DATA FOR PROCESSING
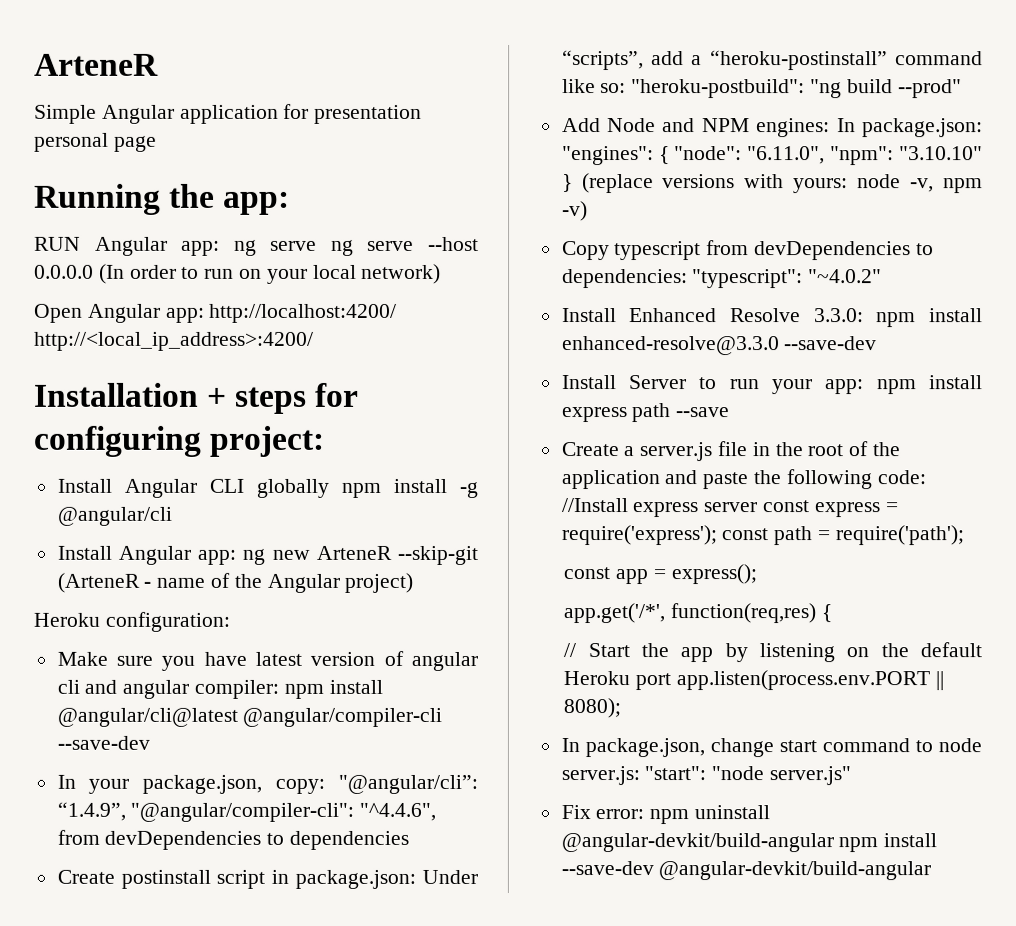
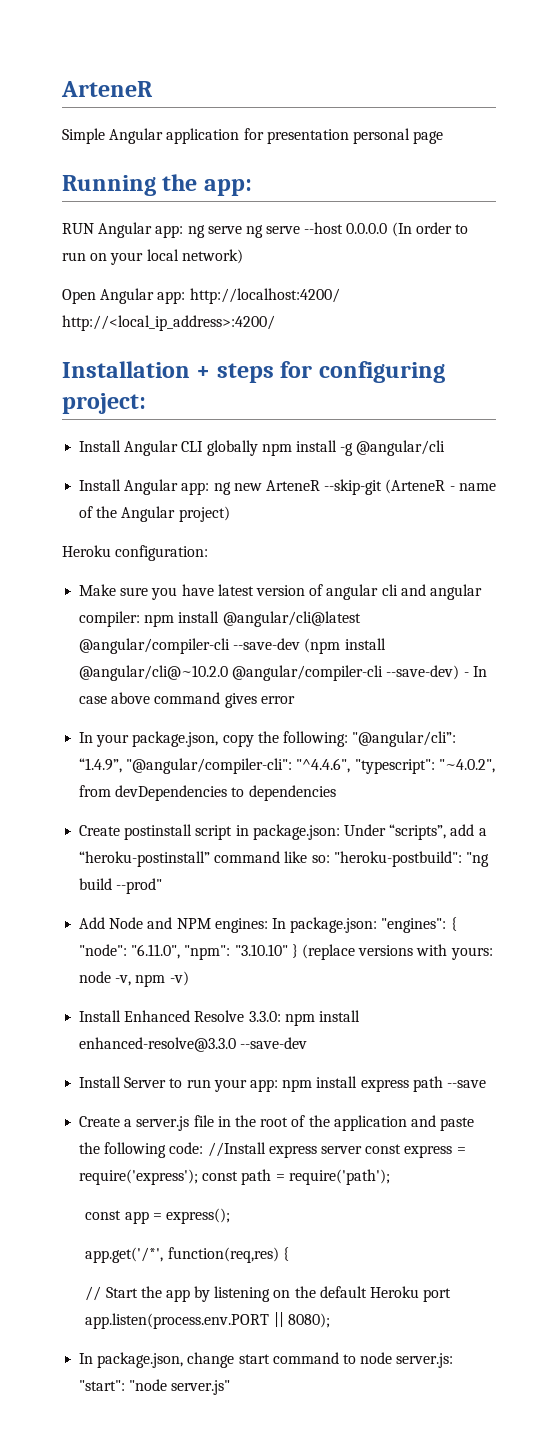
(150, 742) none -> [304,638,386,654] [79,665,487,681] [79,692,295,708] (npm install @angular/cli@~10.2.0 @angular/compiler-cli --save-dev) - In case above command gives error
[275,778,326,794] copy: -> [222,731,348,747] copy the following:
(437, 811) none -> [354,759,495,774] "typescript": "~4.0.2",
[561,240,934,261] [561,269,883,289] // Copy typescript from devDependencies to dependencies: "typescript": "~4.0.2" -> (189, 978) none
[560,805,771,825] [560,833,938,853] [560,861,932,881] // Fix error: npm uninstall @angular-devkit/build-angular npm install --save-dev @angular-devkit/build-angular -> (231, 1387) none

ACTION ITEM
Counting the line that contains "[561,240,934,261] [561,269,883,289] //" as the first, copy exactly every line through the end of the records, and nothing else.

COMPLETED TASK
[561,240,934,261] [561,269,883,289] // Copy typescript from devDependencies to dependencies: "typescript": "~4.0.2" -> (189, 978) none
[560,805,771,825] [560,833,938,853] [560,861,932,881] // Fix error: npm uninstall @angular-devkit/build-angular npm install --save-dev @angular-devkit/build-angular -> (231, 1387) none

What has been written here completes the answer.